* JOB:
Pull out of the data below the stretch of lines bounded by the one containing "l'accroissement de la" and the one containing "des informations formelles", both bounds included, unchanged.

* DATA SHOWN:

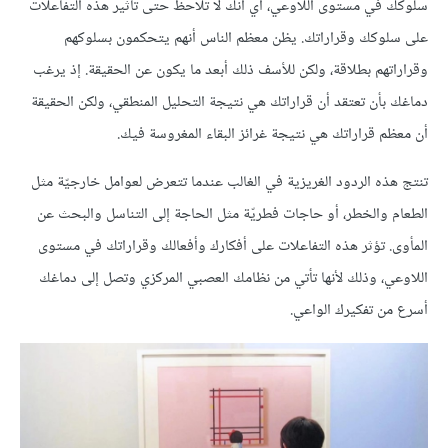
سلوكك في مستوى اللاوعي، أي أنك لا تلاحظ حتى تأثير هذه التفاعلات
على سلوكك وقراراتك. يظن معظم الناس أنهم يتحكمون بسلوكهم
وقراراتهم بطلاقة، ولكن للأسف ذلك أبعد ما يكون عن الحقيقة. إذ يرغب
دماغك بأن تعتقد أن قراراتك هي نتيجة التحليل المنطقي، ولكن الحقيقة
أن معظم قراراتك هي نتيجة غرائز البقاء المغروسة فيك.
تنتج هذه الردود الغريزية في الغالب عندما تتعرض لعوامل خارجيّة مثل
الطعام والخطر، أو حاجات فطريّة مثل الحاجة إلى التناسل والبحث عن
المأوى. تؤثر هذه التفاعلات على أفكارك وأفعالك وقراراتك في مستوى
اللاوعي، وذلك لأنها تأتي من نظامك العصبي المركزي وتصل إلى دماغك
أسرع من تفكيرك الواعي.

==

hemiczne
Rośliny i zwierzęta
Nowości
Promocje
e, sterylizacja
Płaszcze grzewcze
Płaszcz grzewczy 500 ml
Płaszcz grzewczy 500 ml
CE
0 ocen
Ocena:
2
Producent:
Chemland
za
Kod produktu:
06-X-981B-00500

...

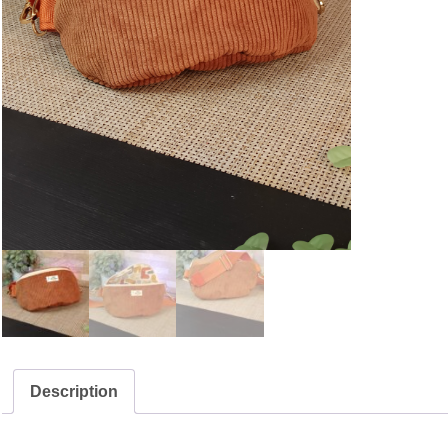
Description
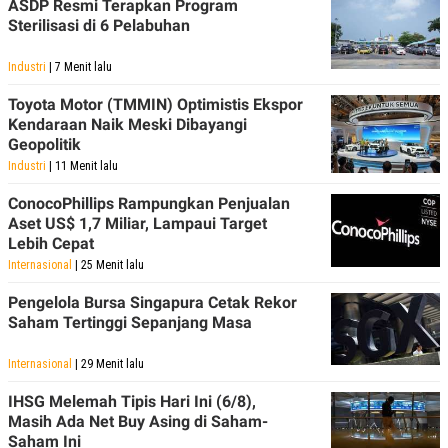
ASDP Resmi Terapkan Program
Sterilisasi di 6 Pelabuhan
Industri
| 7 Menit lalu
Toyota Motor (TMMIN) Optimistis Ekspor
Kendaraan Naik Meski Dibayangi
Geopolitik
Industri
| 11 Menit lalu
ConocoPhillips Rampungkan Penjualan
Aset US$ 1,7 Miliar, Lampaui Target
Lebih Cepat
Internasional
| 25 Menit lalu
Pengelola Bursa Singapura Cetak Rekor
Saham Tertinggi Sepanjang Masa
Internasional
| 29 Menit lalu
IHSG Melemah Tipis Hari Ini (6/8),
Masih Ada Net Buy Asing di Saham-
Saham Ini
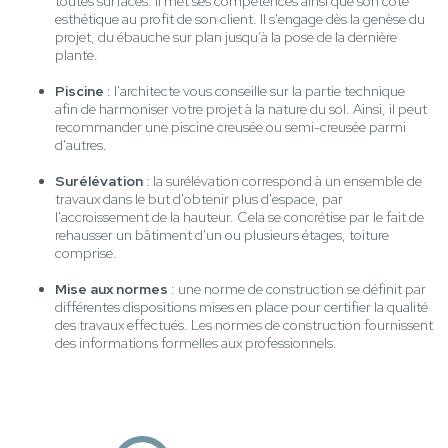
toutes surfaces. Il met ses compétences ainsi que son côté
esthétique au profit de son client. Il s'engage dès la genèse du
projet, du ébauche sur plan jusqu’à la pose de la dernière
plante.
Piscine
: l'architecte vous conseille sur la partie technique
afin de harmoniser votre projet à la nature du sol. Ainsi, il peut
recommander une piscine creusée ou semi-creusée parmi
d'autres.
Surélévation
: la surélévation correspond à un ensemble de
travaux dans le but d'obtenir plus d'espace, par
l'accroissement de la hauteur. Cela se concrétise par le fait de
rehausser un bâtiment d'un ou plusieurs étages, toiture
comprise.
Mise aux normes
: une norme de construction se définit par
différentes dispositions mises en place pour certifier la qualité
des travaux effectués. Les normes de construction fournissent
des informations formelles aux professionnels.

* ANSWER TO THE PROBLEM:
l'accroissement de la hauteur. Cela se concrétise par le fait de
rehausser un bâtiment d'un ou plusieurs étages, toiture
comprise.
Mise aux normes
: une norme de construction se définit par
différentes dispositions mises en place pour certifier la qualité
des travaux effectués. Les normes de construction fournissent
des informations formelles aux professionnels.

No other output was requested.